▶ Compito assegnato
In una-tre frasi, spiega perché, secondo il brano sul partenariato pubblico-privato, l'esponente contesta la successiva vendita di immobili.

▶ Brano di lettura

+===+

La società ha in seguito effettuato una proposta di potenziamento del partenariato consistente nell’acquisto dell’ex scuola e dei terreni limitrofi. Il comune l’ha approvata con deliberazione consiliare, in cui si dà atto degli interventi prospettati dalla società in ordine al P.P.P. e si approva la proposta progettuale e lo studio di fattibilità della s.r.l., poi posti alla base della procedura ad evidenza pubblica per l’alienazione. Inoltre, ha concesso il nulla osta e il proprio assenso alla modifica contrattuale.
Il segnalante ha ravvisato che la procedura di aggiudicazione non è stata preceduta dall’inclusione del progetto negli strumenti di programmazione e ha sottolineato il mancato coinvolgimento della Soprintendenza dei Beni Culturali. Sulla successiva vendita di immobili l’esponente ha evidenziato che non costituisce l’esito di una revisione del piano economico-finanziario dell’ente ma una illegittima modifica dell’affidamento ad esclusivo beneficio del promotore privato.
Nella seconda segnalazione, si contesta che alla procedura di vendita abbia partecipato soltanto la società in questione e che inoltre sarebbe venuto meno il presupposto che legittima il partenariato pubblico-privato, ossia l’allocazione dei rischi in capo all’operatore economico; più in generale, non sarebbe possibile rinvenire alcuna corrispondenza tra il contratto di partenariato in esame e le indicazioni fornite dall’ANAC nelle linee guida n. 9 in tema di “Monitoraggio delle amministrazioni aggiudicatrici sull’attività dell’operatore economico nei contratti di partenariato pubblico privato”.

+===+

▶ Dati grezzi
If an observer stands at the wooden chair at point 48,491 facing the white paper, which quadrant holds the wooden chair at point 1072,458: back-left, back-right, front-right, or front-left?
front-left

+===+

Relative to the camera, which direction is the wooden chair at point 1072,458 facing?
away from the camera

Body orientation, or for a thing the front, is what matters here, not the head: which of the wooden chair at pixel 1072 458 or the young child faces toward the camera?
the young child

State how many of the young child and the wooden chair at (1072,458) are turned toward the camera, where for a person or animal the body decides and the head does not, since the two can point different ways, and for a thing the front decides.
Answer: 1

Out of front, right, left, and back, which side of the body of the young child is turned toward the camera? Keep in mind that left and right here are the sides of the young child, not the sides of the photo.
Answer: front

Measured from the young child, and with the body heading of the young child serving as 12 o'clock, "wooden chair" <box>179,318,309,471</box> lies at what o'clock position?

+===+

▶ Risposta finale
Per l'esponente, la vendita degli immobili non nasce da una revisione del piano economico-finanziario dell'ente. È invece una modifica illegittima dell'affidamento, fatta a esclusivo beneficio del promotore privato.